The Scala, King's Cross
27 April 2008
Indie fans of a certain 90s-era vintage may have fond memories of the US guitar trio Grant Lee Buffalo. One of the best multiple billing gigs I attended was at Western Springs in Auckland on 28 January 1995 - R.E.M. headlined, Crowded House were second billing, and opening the evening's performance were the most energetic band of the night, the young (then) Grant Lee Buffalo, with their razor-sharp rock chords and superb lead vocals from Grant-Lee Phillips himself. I quickly became a fan, and sought out their first two albums - the pretty, loping grace of Fuzzy (1993), which was once lauded by Michael Stipe as 'the best album of the year hands down', and the punchy indie pop noise of Mighty Joe Moon (1994). After GLB disbanded at the end of the 90s Phillips reappeared as a solo artist, releasing a series of albums including Mobilize (2001), a perfect collection of pop songs and ballads that received wide critical acclaim if not huge sales.
Last night's performance by Phillips at the Scala in King's Cross showed that he has lost none of his enthusiasm for music-making and none of his ability with the guitar or death-defying vocal ranges. He strode on wearing the shirt he's pictured in above, and with an unruly mop of hair that would do Richard Hawley proud. He proved a genial host to the crowd of 400 or 500, plucking song requests from the audience to expand the setlist, and was accompanied only by a sidekick on keyboards.
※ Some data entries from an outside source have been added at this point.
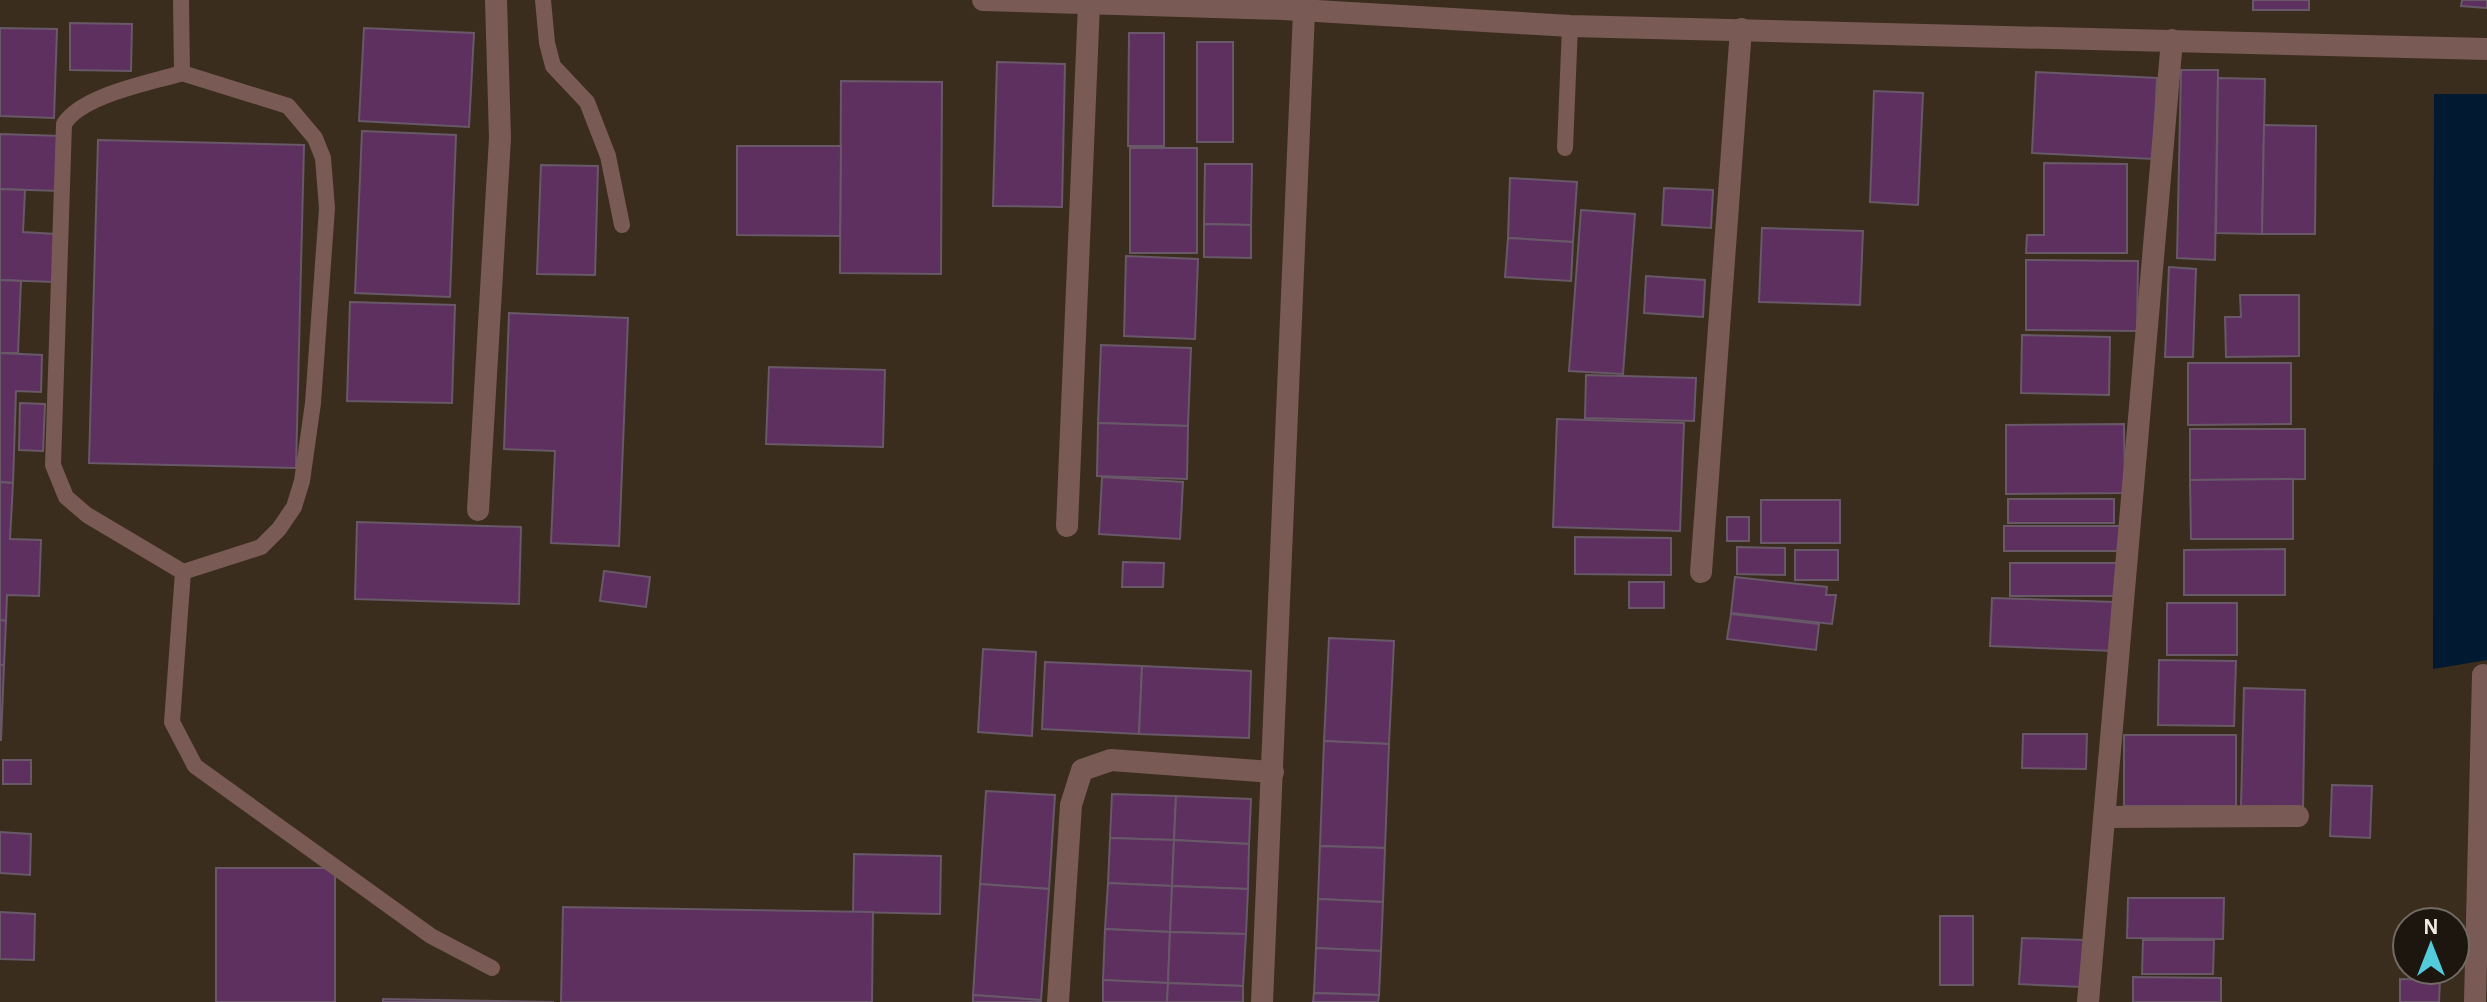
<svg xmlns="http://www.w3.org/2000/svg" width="2487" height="1002" font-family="'Alegreya Sans',sans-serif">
<rect width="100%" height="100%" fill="#3a2d1d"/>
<path fill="#011931" d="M2434 94H2487V660L2433 669Z"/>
<g fill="#5d305f" stroke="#685868" stroke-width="2">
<rect x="2253" y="0" width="56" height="10"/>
<path d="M2462 0H2487V8L2461 6Z"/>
<path d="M70 23 132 24 131 71 70 70Z"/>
<path d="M0 28 57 29 54 118 0 116Z"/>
<path d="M364 28 474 33 469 127 359 121Z"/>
<path d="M1129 33H1164V146H1128Z"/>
<rect x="1197" y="42" width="36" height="100"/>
<path d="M997 62 1065 64 1062 207 993 206Z"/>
<path d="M2181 70H2218L2215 260 2177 258Z"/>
<path d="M2036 72 2157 78 2153 159 2032 153Z"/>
<path d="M2218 78 2265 79 2262 234 2216 233Z"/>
<path d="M841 81 942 82 941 274 840 273Z"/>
<path d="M1874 91 1923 93 1918 205 1870 202Z"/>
<path d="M2264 125 2316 126 2315 234H2262Z"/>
<path d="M362 131 456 135 450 297 355 293Z"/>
<path d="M0 134 61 136 59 191 0 189Z"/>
<path d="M98 140 304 145 296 468 89 463Z"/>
<path d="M737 146H841L840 236 737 235Z"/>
<rect x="1130" y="148" width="67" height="105"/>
<path d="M2044 163 2127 164V253H2026L2027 235H2044Z"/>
<path d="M1205 164H1252L1251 225 1204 224Z"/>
<path d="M541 165 598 166 595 275 537 274Z"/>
<path d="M1510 178 1577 182 1573 242 1508 238Z"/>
<path d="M1664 188 1713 190 1711 228 1662 225Z"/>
<path d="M0 189 25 190 23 232 56 234 54 282 0 280Z"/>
<path d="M1581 210 1635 214 1623 374 1569 371Z"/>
<path d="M1204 224 1251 225V258L1204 257Z"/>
<path d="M1762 228 1863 231 1860 305 1759 302Z"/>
<path d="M1508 238 1573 242 1571 281 1505 277Z"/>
<path d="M1126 256 1198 259 1195 339 1124 336Z"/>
<path d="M2026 260 2138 261 2137 331 2026 330Z"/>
<path d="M2169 267 2196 269 2193 357H2165Z"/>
<path d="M1646 276 1705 280 1703 317 1644 313Z"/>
<path d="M0 280 21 281 18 353H0Z"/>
<path d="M2240 295H2299V356L2226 357 2225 317H2241Z"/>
<path d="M350 302 455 305 452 403 347 401Z"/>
<path d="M509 313 628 318 619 546 551 543 555 451 504 449Z"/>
<path d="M2022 335 2110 337 2109 395 2021 393Z"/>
<path d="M1101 345 1191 348 1188 426 1098 423Z"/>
<path d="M0 353 42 355 41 392 16 391 13 483 0 482Z"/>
<path d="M2188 363H2291V424L2188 425Z"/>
<path d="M769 367 885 370 883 447 766 444Z"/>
<path d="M1586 375 1696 378 1694 421 1585 418Z"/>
<path d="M20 403 45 404 43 451 19 450Z"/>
<path d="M1557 419 1684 423 1680 531 1553 527Z"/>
<path d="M1098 423 1188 426 1187 479 1097 476Z"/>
<path d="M2124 424 2125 493 2006 494V425Z"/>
<path d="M2190 429H2305V479L2190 480Z"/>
<path d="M1102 477 1183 482 1180 539 1099 534Z"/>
<path d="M2293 479V539H2191L2190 480Z"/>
<path d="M0 482 13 483 10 539 41 540 39 596 7 595 6 621 0 620Z"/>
<rect x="2008" y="499" width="106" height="24"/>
<rect x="1761" y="500" width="79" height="43"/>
<rect x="1727" y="517" width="22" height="24"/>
<path d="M357 522 521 527 519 604 355 599Z"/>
<rect x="2004" y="526" width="121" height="25"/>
<path d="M1575 537 1671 538V575L1575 574Z"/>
<path d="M1737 547 1785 548V575L1737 574Z"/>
<path d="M2285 549V595H2184V550Z"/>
<rect x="1795" y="550" width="43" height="30"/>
<path d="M1123 562 1164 563 1163 587H1122Z"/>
<rect x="2010" y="563" width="110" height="33"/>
<path d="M604 571 650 577 646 607 600 601Z"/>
<path d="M1735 577 1827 587 1826 595H1836L1832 624 1731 613Z"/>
<rect x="1629" y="582" width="35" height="26"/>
<path d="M1992 598 2115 602 2113 651 1990 646Z"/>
<rect x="2167" y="603" width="70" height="52"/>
<path d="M1731 614 1819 624 1816 650 1727 639Z"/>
<path d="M0 620 6 621 4 665H0Z"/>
<path d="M1329 638 1394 641 1389 744 1324 741Z"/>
<path d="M983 649 1036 652 1032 736 978 732Z"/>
<path d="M2159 660 2236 661 2234 726 2158 725Z"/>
<path d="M1045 662 1142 666 1139 734 1042 729Z"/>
<path d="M0 665H4L1 740H0Z"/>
<path d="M1142 666 1251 671 1249 738 1139 734Z"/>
<path d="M2244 688 2305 690 2303 808 2241 806Z"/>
<path d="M2023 734H2087L2086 769 2022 768Z"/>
<rect x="2124" y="735" width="112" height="71"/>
<path d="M1324 741 1389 744 1385 848 1320 846Z"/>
<rect x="3" y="760" width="28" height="24"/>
<path d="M2332 785 2372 786 2370 838 2330 836Z"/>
<path d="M986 791 1055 795 1049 889 980 884Z"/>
<path d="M1112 794 1176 796 1174 840 1110 838Z"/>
<path d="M1176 796 1251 799 1249 844 1174 840Z"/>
<path d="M0 832 31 834 30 875 0 873Z"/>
<path d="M1110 838 1174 840 1172 886 1108 883Z"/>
<path d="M1174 840 1249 844 1248 889 1172 886Z"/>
<path d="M1320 846 1385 848 1383 902 1318 899Z"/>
<path d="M854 854 941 856 940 914 853 912Z"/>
<rect x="216" y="868" width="119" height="134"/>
<path d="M1108 883 1172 886 1170 932 1105 929Z"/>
<path d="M980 884 1049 889 1041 1000 973 995Z"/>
<path d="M1172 886 1248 889 1246 934 1170 932Z"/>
<path d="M2128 898H2224L2223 939 2127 938Z"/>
<path d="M1318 899 1383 902 1381 951 1316 948Z"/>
<path d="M563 907 873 912 872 1002H561Z"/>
<path d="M0 912 35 914 34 960 0 959Z"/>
<rect x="1940" y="916" width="33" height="69"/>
<path d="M1105 929 1170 932 1168 983 1103 980Z"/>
<path d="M1170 932 1246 934 1243 986 1168 983Z"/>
<path d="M2022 938 2084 940 2081 987 2019 984Z"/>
<path d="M2143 940H2214L2213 974H2142Z"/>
<path d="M1316 948 1381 951 1379 995 1314 993Z"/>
<path d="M2133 977 2221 978V1002H2133Z"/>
<path d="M2400 979 2440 980 2439 1002H2400Z"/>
<path d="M1103 980 1168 983 1167 1002H1103Z"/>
<path d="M1168 983 1243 986V1002H1167Z"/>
<path d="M1314 993 1379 995 1378 1002H1313Z"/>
<path d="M973 995 1041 1000V1002H973Z"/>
<path d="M383 999 554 1002H383Z"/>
</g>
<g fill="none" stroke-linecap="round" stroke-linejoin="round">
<g stroke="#795a55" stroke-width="16">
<path d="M181 0 182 73 288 106 315 138 323 158 327 208 313 403 302 481 294 507 279 529 261 547 183 572 87 515 66 497 53 465 64 124C82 95 150 83 182 73"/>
<path d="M543 0 547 43 553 66 587 102 608 156 622 225"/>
<path d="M1565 148 1570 26"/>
<path d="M183 572 172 722 195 766 431 936 492 968"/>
</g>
<g stroke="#795a55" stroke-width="22">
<path d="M983 0 1283 9 1570 26 2487 49"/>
<path d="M478 510 500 138 496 0"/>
<path d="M1067 526 1089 4"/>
<path d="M1701 572 1741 29"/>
<path d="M2105 817 2298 816"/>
<path d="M1058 1002 1071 805 1082 770 1111 760 1273 772"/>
<path d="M1262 1002 1304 12"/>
<path d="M2088 1002 2172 40"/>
<path d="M2475 1002 2483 675"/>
</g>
</g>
<g transform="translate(2431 946)"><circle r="38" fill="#1c160f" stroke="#726a63" stroke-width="2"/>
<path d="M0-6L14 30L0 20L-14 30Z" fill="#53cbda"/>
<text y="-12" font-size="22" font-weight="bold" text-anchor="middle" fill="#f2e9e0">N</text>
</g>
</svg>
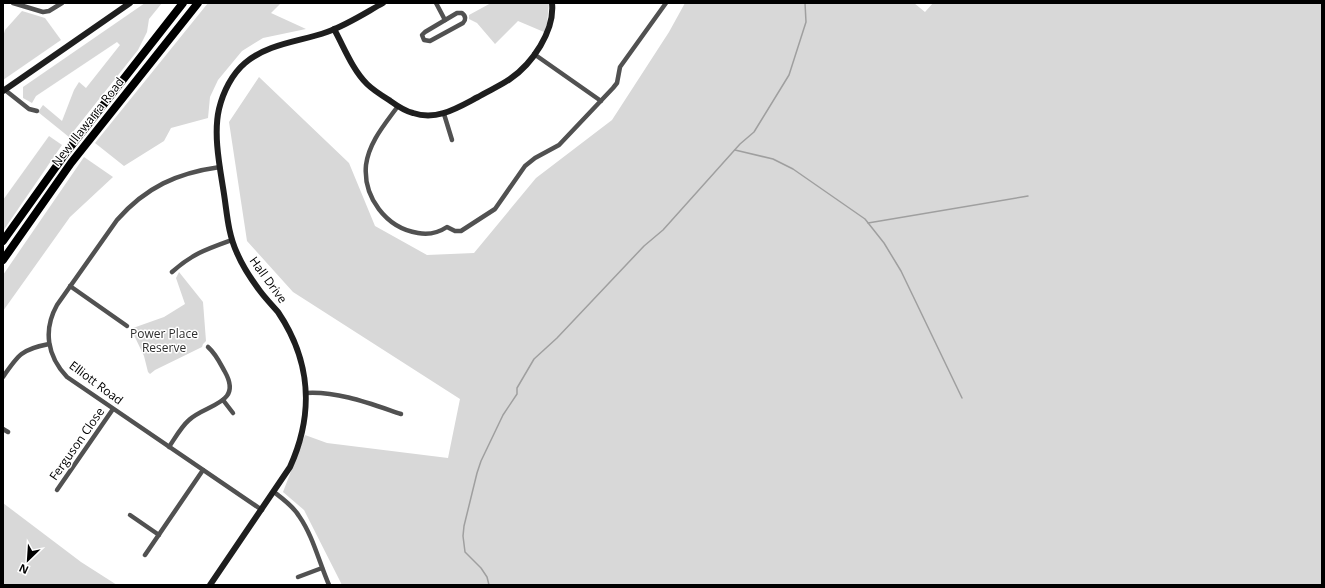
<svg xmlns="http://www.w3.org/2000/svg" width="1325" height="588" font-family="'Open Sans',sans-serif">
<style>
.green{fill:#d8d8d8}
.lines{fill:none;stroke-linecap:round;stroke-linejoin:round}
.stream{stroke:#9f9f9f;stroke-width:1.5}
.street{stroke:#515151;stroke-width:4.5}
.secondary{stroke:#1e1e1e;stroke-width:6}
.highway{stroke:#000;stroke-width:8}
.labels{text-anchor:middle;stroke-width:3;stroke-linejoin:round;paint-order:stroke}
.street-label{font-size:12px;fill:#000;stroke:#fff}
.park-label{font-size:12px;fill:#2f2f2f;stroke:#fff}
</style>
<rect width="100%" height="100%" fill="#fff"/>
<g class="green">
<polygon points="145,3 162,3 149,19 147,32 138,50 69,137 38,112 43,105 62,121 74,90 79,82 86,88 120,45 117,42 36,96 32,103 23,98 23,87"/>
<polygon points="208,3 281,3 271,13 306,29 263,38 242,51 218,80 210,97 208,118 171,128 164,141 124,166 95,143"/>
<polygon points="491,3 549,3 547,23 544,32 518,21 495,44 477,23 469,19 469,15"/>
<polygon points="685,3 914,3 925,12 933,3 1322,3 1322,585 342,585 304,510 283,492 305,435 327,443 448,458 460,399 293,292 247,241 229,122 259,77 349,163 375,226 427,255 474,253 536,178 612,120 669,32"/>
<polygon points="22,11 45,18 61,40 3,80 3,37 5,30"/>
<polygon points="49,136 62,145 3,231 3,200"/>
<polygon points="84,157 113,177 70,217 3,311 3,275"/>
<polygon points="179,272 203,302 206,341 203,344 202,347 155,370 150,374 148,372 144,356 132,331 133,328 164,317 185,304 176,278"/>
<polygon points="3,503 81,562 117,585 3,585"/>
</g>
<g class="lines">
<g class="stream">
<polyline points="735,150 773,159 793,169 865,219 884,243 901,271 962,398"/>
<polyline points="868,223 1028,196"/>
<polyline points="489,585 487,577 481,568 465,552 463,536 464,526 477,473 481,461 503,415 517,394 517,388 534,359 557,338 644,246 663,230 740,144 754,132 789,75 806,22 805,3"/>
</g>
<g class="street">
<polyline points="13,3 43,12 49,11 62,3"/>
<polyline points="436,3 445,20"/>
<path d="M457 13H462C466 16 466 20 463 23L430 41 424 40 422 35 425 32Z"/>
<polyline points="534,54 601,101"/>
<polyline points="5,90 29,109 37,111"/>
<path d="M398 106C385 124 369 142 366 165 363 197 386 228 418 233 429 235 438 233 447 227L455 231H461L495 209 525 166 535 158 559 145 613 88 617 83 620 67 666 3"/>
<polyline points="444,114 452,140"/>
<path d="M220 167C177 173 146 187 117 220L57 305C43 330 47 356 67 377L262 510"/>
<path d="M172 272C192 254 207 249 232 240"/>
<polyline points="70,286 127,326"/>
<path d="M3 377C18 355 22 349 49 344"/>
<path d="M306 393C338 391 371 404 401 414"/>
<polyline points="223,400 233,413"/>
<polyline points="3,429 8,432"/>
<path d="M169 447C175 438 181 427 189 420 206 404 243 404 225 372 220 363 216 354 208 347"/>
<polyline points="57,490 113,409"/>
<path d="M274 492C283 499 293 506 299 516 313 536 319 562 329 585"/>
<polyline points="130,515 159,535"/>
<polyline points="145,555 203,470"/>
<polyline points="298,577 322,568"/>
</g>
<g class="secondary">
<path d="M334 29C344 47 352 69 367 84 373 90 381 95 389 100 396 105 404 111 413 113 437 121 457 108 478 97 488 91 500 86 510 79 532 64 555 31 552 3"/>
<polyline points="3,91 130,3"/>
<path d="M210 585 290 467C314 414 311 361 278 312 272 305 266 299 260 291 251 279 243 267 237 253 228 234 227 213 224 194 220 168 213 135 219 109 223 92 232 74 245 63 269 43 299 42 327 32 347 25 365 13 383 3"/>
</g>
<g class="highway">
<polyline points="3,241 68,150 183,3"/>
<polyline points="3,260 71,163 198,3"/>
</g>
</g>
<g class="labels">
<g class="street-label">
<text transform="translate(88 122) rotate(-52)" y="4">New Illawarra Road</text>
<text transform="translate(268 280) rotate(54)" y="4">Hall Drive</text>
<text transform="translate(96 383) rotate(37)" y="4">Elliott Road</text>
<text transform="translate(77 444) rotate(-55)" y="4">Ferguson Close</text>
</g>
<g class="park-label">
<text x="164" y="338">Power Place<tspan x="164" dy="14">Reserve</tspan></text>
</g>
</g>
<rect width="1325" height="588" fill="none" stroke="#000000" stroke-width="8"/>
<g transform="translate(28 560) rotate(205)" stroke="#ffffff" stroke-width="3" paint-order="stroke">
<path d="M0-3L7 15L0 10L-7 15Z" fill="#000000"/>
<text y="-6" font-size="11" font-weight="bold" text-anchor="middle" fill="#000000">N</text>
</g>
</svg>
One highlight of the evening was his performance of Dixie Drugstore, a rambling New Orleans ghost story from the Fuzzy album with an electrifying falsetto chorus. Phillips quickly admitted he needed his lyrics book to perform it - 'there are a lot of words in that one!' - and joked, 'gather round now, chillun - grandpa's gonna sing you a song from the old songbook'. It proved to be a roistering boogie with a blinding honky-tonk piano solo, and at the end Phillips applauded his nimble keyboardist memory skills: 'that's only the second time he's heard that song!'. A high quality set of Grant Lee Buffalo songs from the 90s heyday also made an appearance, proving that Phillips has written some great material, and can still nail the stratospheric falsettos on the title track of Fuzzy, where Phillips sings the word 'fuzzy' as if infected with the spirit of rogue choral angels:
All and all the world is small enough for both of us
To meet upon the interstate waiting on a train
And just when those big arms lift up fall in love with no time to say it
I liked to
Now I'm fuzzy
I've lied too
Now I'm fuzzy
While people were shouting out song requests, I pondered the tracks I would ask for if I was the shoutin' kind (which I ain't). Aside from the ones he played, I have a real soft spot for the shiny pop multi-tracked harmonies and euphoric air-punching choruses of Spring Released from Mobilize ("Damn this floor is thumpin' spring released and / My little girlfriend's hanging light / I feel the blood rush pumpin' haulin'..."), and the jauntily perfect pop pastiche of The Whole Shebang from the Velvet Goldmine soundtrack (1998) - both deserved much broader fame.
We'll take the whole shebang
All or nothing, anything
Ecstasy's the birthright of our gang
We'll take the whole shebang
Free your heart of guilt and shame
Come and claim what's yours
The whole shebang
With his penchant for lyrical Americana and prowess with the acoustic guitar, it's a relief that indie fans were able to enjoy Grant Lee Buffalo as a middling-successful rock band, because if Phillips had been in thrall to the twang and become a hat act instead, his songwriting and performing talents would surely have seen him attaining a much higher profile the country genre. We can only be grateful that he was born in California rather than Tennessee!
(Earlier, the support act for the evening was Oxford singer-songwriter Richard Walters, who performed a selection of his delicate yet absorbing acoustic numbers to a positive response from the Scala audience. His blog profile says he imagines his cat singing like Stina Nordenstam, which is a good thing in my book).